Project Gecko, a new Microsoft research initiative will brings AI to underserved cultures.
Generative AI has grown fast, powering tools used in offices, homes, and classrooms around the world. But experts warn that these systems often fail communities whose languages and cultures are poorly represented online. Poor performance in local languages has slowed down adoption in regions where digital access is already uneven.
A new Microsoft Research initiative, Project Gecko, aims to close these gaps. Led by teams in Africa, India, and the United States, the project focuses on building cost-effective AI systems that work for people outside the world’s major data corridors. The goal is simple but ambitious: create AI that speaks local languages, understands cultural context, and works across text, speech, and video.

At the center is the MultiModal Critical Thinking Agent, or MMCTAgent, a system that analyzes speech, images, and video to deliver grounded, context-rich answers. MMCTAgent is now available through Azure AI Foundry Labs, with open-source code on GitHub. While the announcement highlights Microsoft’s wider push for equitable AI, the deeper signal for experts is that multimodal, domain-specific models may be the future of scaling AI beyond high-resource markets.
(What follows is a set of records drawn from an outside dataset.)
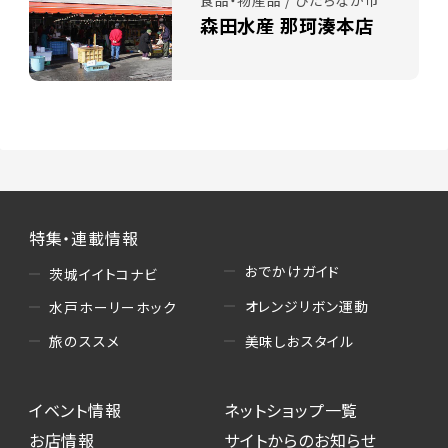
食品・物産品 / ひたちなか市
森田水産 那珂湊本店
特集・連載情報
おでかけガイド
茨城イイトコナビ
オレンジリボン運動
水戸ホーリーホック
美味しおスタイル
旅のススメ
イベント情報
ネットショップ一覧
お店情報
サイトからのお知らせ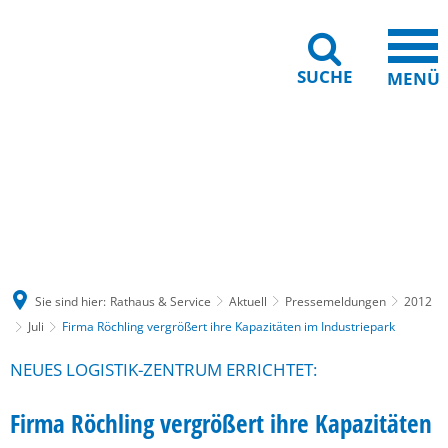
SUCHE
MENÜ
Gebärdensprache
Barrierefreiheit
Leichte Sprache
Sie sind hier:
Rathaus & Service
Aktuell
Pressemeldungen
2012
Juli
Firma Röchling vergrößert ihre Kapazitäten im Industriepark
NEUES LOGISTIK-ZENTRUM ERRICHTET:
Firma Röchling vergrößert ihre Kapazitäten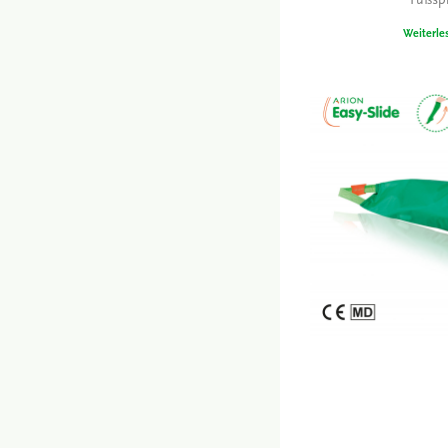
Fußspi
Weiterle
Agriculture as the First Test Bed
The team chose agriculture as its starting point. In countries like Kenya and India, farming remains a major economic driver, but linguistic diversity often makes digital tools hard to use. Farmers switch between multiple languages and rely heavily on oral and visual guidance. Because most global AI models were trained mainly in English, they often produce incomplete or inaccurate responses.
Project Gecko builds on Digital Green’s FarmerChat platform, which hosts more than 10,000 community-generated agricultural videos in over 40 languages. With Gecko, a farmer can now ask a question aloud in Kikuyu or Kalenjin and receive an answer through text, audio, or a video clip that jumps directly to the relevant moment.
To support this, engineers built new speech recognition and text-to-speech tools for languages such as Swahili, Dholuo, Maa, and Somali, using a 3,000-hour Kenyan speech dataset. Small language models help the system run on low-cost devices common in rural areas.
Field studies in Kenya and India show higher accuracy, improved trust, and better ease of use than generic AI systems. For researchers, the early results offer a key lesson: locally grounded data, not scale alone, may be the most powerful driver of AI impact.
Project Gecko will expand next into health and education. A multilingual playbook for developers is also underway, signaling a shift toward AI systems built from the ground up for the global majority.